Top of Source records

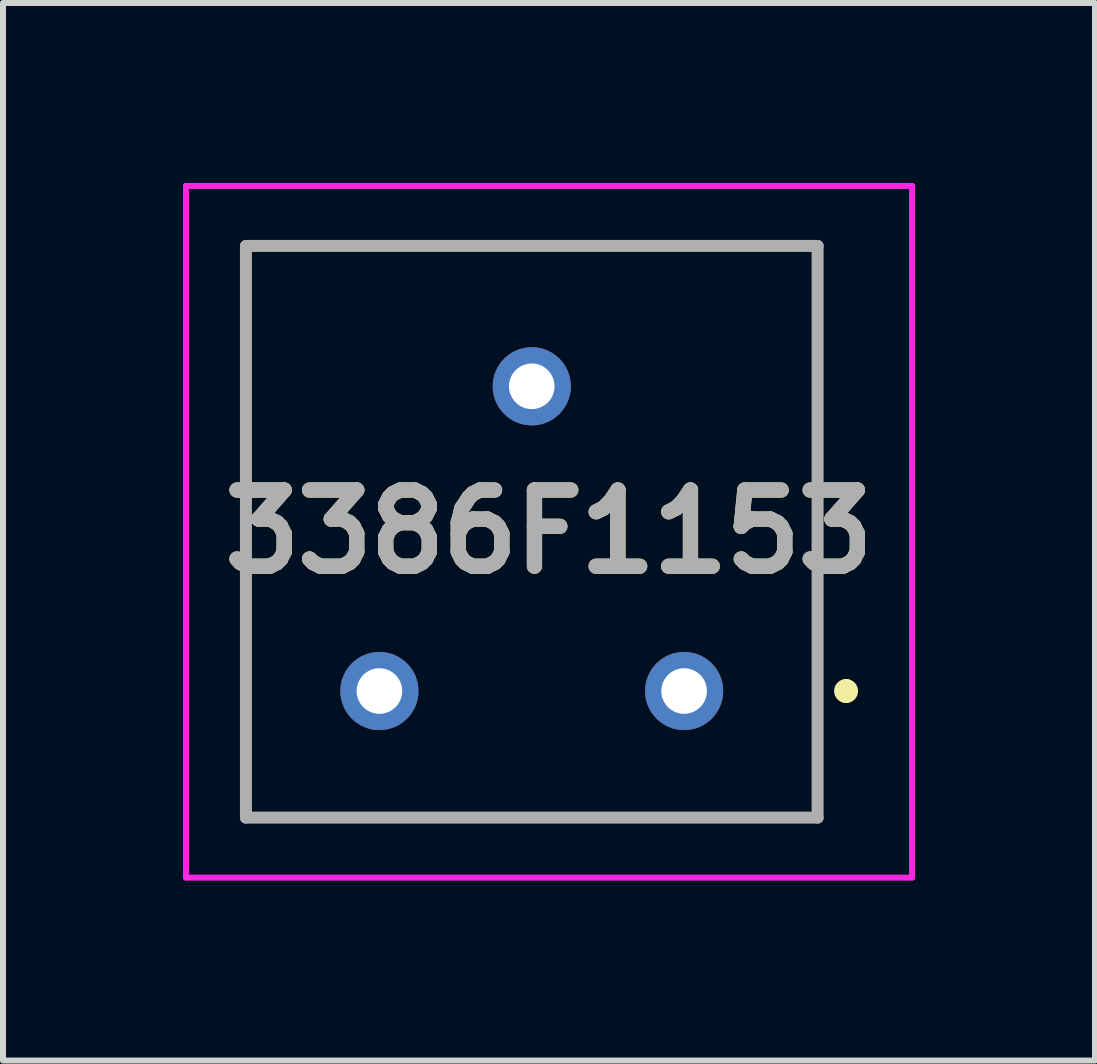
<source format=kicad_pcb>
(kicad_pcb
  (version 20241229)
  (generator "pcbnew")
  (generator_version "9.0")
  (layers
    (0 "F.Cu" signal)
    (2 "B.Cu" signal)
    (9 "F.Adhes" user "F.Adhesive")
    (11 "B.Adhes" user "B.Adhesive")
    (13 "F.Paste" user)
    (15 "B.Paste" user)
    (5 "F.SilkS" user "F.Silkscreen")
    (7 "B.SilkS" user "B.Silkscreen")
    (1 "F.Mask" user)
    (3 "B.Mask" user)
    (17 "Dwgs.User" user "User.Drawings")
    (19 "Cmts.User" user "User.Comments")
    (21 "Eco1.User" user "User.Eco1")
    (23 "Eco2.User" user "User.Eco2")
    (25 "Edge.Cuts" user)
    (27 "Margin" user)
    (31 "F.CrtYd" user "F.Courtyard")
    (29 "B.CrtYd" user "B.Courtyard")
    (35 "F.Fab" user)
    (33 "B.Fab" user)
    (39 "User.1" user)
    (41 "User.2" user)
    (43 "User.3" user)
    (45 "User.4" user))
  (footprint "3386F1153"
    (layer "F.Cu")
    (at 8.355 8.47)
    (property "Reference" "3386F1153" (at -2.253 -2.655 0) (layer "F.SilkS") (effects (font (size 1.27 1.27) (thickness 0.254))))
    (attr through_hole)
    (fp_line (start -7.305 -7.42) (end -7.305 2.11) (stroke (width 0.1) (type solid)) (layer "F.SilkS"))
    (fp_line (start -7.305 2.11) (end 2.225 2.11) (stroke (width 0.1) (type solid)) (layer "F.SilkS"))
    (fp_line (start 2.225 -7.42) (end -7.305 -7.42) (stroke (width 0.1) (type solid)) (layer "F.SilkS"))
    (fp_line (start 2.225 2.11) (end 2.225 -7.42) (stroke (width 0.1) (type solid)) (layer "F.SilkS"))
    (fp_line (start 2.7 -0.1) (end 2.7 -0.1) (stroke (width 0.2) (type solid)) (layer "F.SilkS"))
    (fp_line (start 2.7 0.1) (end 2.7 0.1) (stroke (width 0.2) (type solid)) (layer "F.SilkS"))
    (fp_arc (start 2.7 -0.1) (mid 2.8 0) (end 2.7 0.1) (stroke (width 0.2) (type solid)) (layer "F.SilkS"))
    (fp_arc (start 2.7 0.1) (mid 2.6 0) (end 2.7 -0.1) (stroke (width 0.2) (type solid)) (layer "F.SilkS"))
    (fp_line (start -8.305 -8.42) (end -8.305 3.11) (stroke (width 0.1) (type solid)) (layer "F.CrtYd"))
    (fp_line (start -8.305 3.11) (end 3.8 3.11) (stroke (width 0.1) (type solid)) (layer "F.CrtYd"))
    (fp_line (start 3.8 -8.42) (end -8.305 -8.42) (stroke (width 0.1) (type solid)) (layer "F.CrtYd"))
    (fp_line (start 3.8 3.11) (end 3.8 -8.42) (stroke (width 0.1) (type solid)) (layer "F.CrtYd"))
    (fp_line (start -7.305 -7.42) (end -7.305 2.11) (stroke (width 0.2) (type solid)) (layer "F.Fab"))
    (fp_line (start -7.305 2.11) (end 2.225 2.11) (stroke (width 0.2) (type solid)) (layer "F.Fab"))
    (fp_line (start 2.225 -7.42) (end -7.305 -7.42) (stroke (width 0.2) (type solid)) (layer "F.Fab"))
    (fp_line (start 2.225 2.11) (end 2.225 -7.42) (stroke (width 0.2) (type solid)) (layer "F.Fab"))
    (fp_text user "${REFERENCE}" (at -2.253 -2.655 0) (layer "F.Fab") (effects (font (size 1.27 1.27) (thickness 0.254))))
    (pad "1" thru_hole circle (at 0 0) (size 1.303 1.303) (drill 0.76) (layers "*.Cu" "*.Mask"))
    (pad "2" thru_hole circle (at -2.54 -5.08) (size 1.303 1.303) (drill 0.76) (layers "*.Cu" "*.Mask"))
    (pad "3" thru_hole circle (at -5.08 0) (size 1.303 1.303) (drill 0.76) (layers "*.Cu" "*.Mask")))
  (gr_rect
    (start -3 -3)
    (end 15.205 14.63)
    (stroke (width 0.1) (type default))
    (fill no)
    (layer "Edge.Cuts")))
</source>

Bottom of Source records
Top of Source records

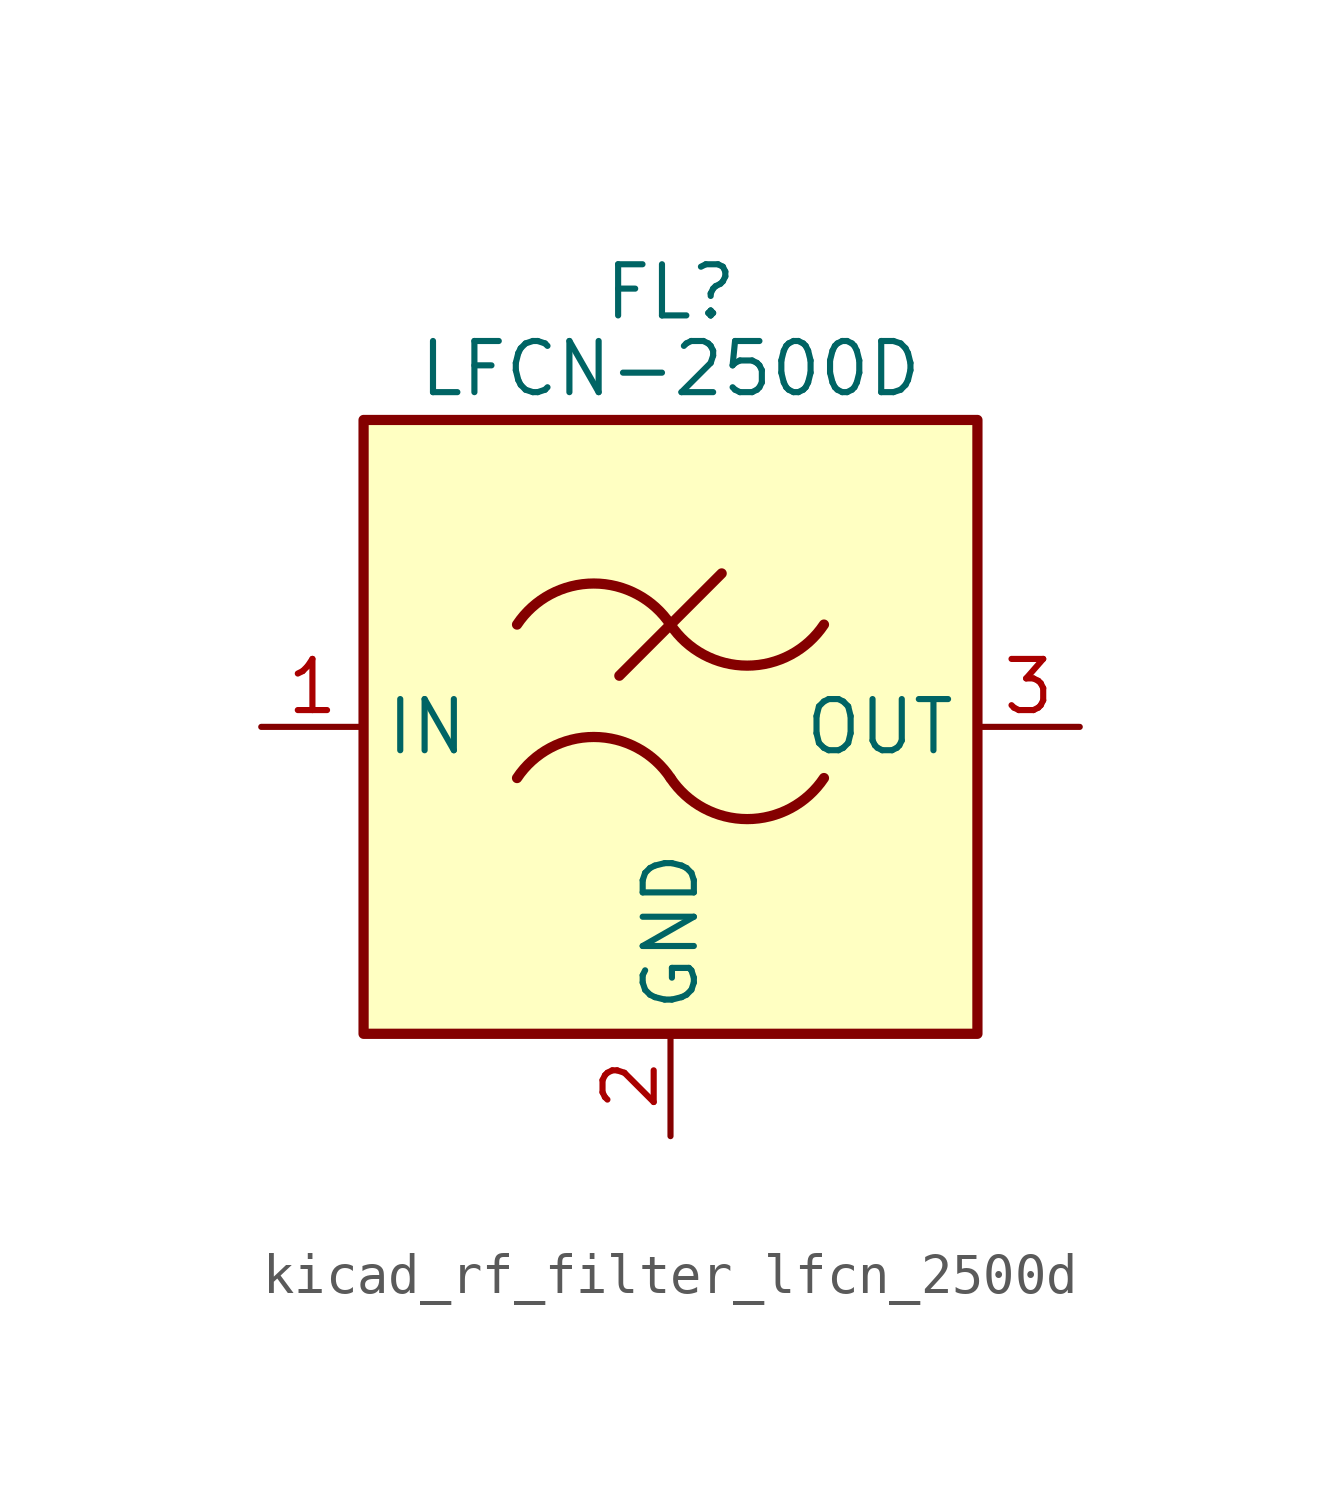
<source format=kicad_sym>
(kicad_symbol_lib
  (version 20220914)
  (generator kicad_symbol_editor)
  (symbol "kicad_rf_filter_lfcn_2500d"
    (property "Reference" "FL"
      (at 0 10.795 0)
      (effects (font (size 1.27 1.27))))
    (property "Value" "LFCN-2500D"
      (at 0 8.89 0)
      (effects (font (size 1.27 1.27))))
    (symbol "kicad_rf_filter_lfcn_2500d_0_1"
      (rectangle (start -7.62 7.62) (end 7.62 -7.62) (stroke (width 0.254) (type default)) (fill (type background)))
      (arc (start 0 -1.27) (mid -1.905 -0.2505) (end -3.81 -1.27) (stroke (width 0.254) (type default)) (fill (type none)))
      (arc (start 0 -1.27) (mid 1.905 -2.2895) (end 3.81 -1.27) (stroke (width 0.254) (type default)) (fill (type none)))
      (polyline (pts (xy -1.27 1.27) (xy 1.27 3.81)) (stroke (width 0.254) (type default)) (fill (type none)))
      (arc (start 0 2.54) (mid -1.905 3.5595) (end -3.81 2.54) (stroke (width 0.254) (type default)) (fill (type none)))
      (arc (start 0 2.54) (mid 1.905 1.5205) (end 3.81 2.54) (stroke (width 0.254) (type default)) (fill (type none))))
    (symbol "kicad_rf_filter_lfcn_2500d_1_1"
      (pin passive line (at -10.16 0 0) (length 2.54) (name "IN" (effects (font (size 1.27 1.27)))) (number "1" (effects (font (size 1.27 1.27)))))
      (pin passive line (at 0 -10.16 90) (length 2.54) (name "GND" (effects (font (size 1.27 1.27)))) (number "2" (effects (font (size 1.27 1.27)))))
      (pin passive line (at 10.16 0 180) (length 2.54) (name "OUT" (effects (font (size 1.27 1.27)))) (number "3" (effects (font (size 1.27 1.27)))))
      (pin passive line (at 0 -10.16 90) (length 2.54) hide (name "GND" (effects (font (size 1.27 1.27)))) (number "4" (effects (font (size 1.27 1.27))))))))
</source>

Bottom of Source records

- Exercise -
For this listing, copy out every line that includes the word "Courtyard".

- Answer to this problem -
    (31 "F.CrtYd" user "F.Courtyard")
    (29 "B.CrtYd" user "B.Courtyard")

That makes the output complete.